Join researchers for a family-oriented field study of Belizean wildlife including dolphins, manatees, sea turtles, and coral reefs. Located on the Caribbean, just south of Mexico's Yucatan Peninsula, Belize is a small, English-speaking country with an amazing variety of natural environments including the largest barrier reef in the Western Hemisphere, dense mangrove lagoons, and abundant interior pristine tropical forests.

This exciting, educational program is designed for children 10+ traveling with at least one adult parent/chaperone. Activities include guided snorkeling at outstanding coral reefs, participation in bottlenose dolphin and sea turtle research, and manatee watching.

The program will be hosted at the St. George's Caye Research Station & Field School run by Belizean non-profit ECOMAR. This site is known as a manatee resting and feeding ground and offers the best manatee watching opportunities in Belize. We will also accompany a Belizean sea turtle researcher studying hawksbill turtles. You will enjoy daily excursions to explore and study a variety of species and habitats while snorkeling, hiking, or cruising in the research boat. This is a truly memorable family experience!
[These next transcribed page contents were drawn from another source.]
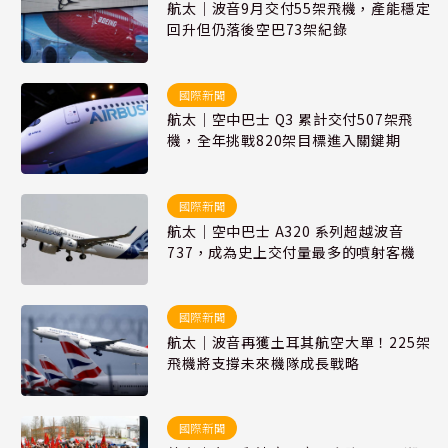
航太｜波音9月交付55架飛機，產能穩定
回升但仍落後空巴73架紀錄
國際新聞
航太｜空中巴士 Q3 累計交付507架飛
機，全年挑戰820架目標進入關鍵期
國際新聞
航太｜空中巴士 A320 系列超越波音
737，成為史上交付量最多的噴射客機
國際新聞
航太｜波音再獲土耳其航空大單！225架
飛機將支撐未來機隊成長戰略
國際新聞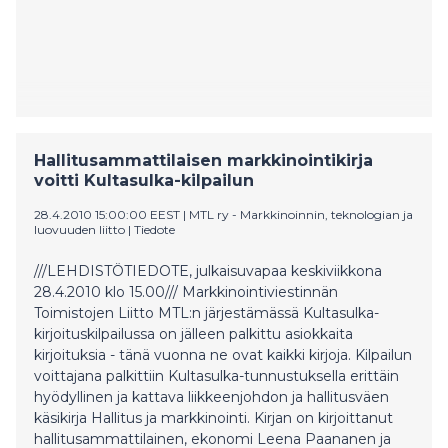
Hallitusammattilaisen markkinointikirja
voitti Kultasulka-kilpailun
28.4.2010 15:00:00 EEST
|
MTL ry - Markkinoinnin, teknologian ja
luovuuden liitto
|
Tiedote
///LEHDISTÖTIEDOTE, julkaisuvapaa keskiviikkona
28.4.2010 klo 15.00/// Markkinointiviestinnän
Toimistojen Liitto MTL:n järjestämässä Kultasulka-
kirjoituskilpailussa on jälleen palkittu asiokkaita
kirjoituksia - tänä vuonna ne ovat kaikki kirjoja. Kilpailun
voittajana palkittiin Kultasulka-tunnustuksella erittäin
hyödyllinen ja kattava liikkeenjohdon ja hallitusväen
käsikirja Hallitus ja markkinointi. Kirjan on kirjoittanut
hallitusammattilainen, ekonomi Leena Paananen ja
Three or four day extensions to explore Mayan ruins and caves can be added to your trip.

A guide will accompany the group throughout the program, in addition to guest biologists and researchers.

Trip Dates & Cost

2017: August 6–13. $1,750 to $2,450 per person.* Group limit 14.

2018: August 4–11. $1,750 to $2,450 per person.* Group limit 14.

* Trip prices do not include international airfare. The trip cost is $2,450 per person for the first two participants, and $1,750 for a third participant. Click here for our full expedition terms and conditions.

Photos
Naturalist

Linda Searle is a conservation biologist and educator who coordinates marine conservation programs in Belize through ECOMAR, a nonprofit founded in 1996 to promote “conservation through education." She holds a master's degree in marine biology from Nova Southeastern University and bachelor's degree in biology from the University of Miami. Her research interests include coral reefs, sea turtles, and more.

Itinerary

Day 1: U.S. - Belize City - St. George's Caye
You will be met at the Belize International Airport in Belize City and be transferred to the St. George's Caye Research Station & Field School 10 miles away.

Days 2-6: St. George's Caye Research Station and FIeld School
Daily activities include boat-based dolphin, manatee, and sea turtles surveys and snorkeling excursions, with lunch served back at the station. Weather and other field factors will set our daily schedule but some of the themes will include: natural history of community keystone animals, coral reefs and fish behavior, and marine mammals. The researcher will prepare us for the dolphin surveys and explain the use of various pieces of field equipment.

Day 7: Fly home
Morning transfer to the airport in Belize City for your flight home.

Accommodations

Throughout the program, participants will stay at the St George's Caye Research Station & Field School run by ECOMAR, which offers basic but comfortable accommodations in double rooms or bunk rooms, with shared bathrooms (no hot water).

Three meals are prepared daily; they feature local and international dishes and are served buffet style. The meals are so good that many visitors ask for the recipes to take home!

Historic St. George's Caye is less than 10 miles from Belize City and one mile from the Belize Barrier Reef, making it ideal for accessing tropical marine ecosystems. On the island are mainly private homes used only on weekends and holidays and a small resort. There are no stores and or restaurants on the island, nor is there public electricity or water services. The islands residents include traditional lobster fishermen, caretakers and resort staff. The seclusion afforded at St George's Caye and its close proximity to tropical marine ecosystems and mainland Belize, make it a perfect location to focus on research.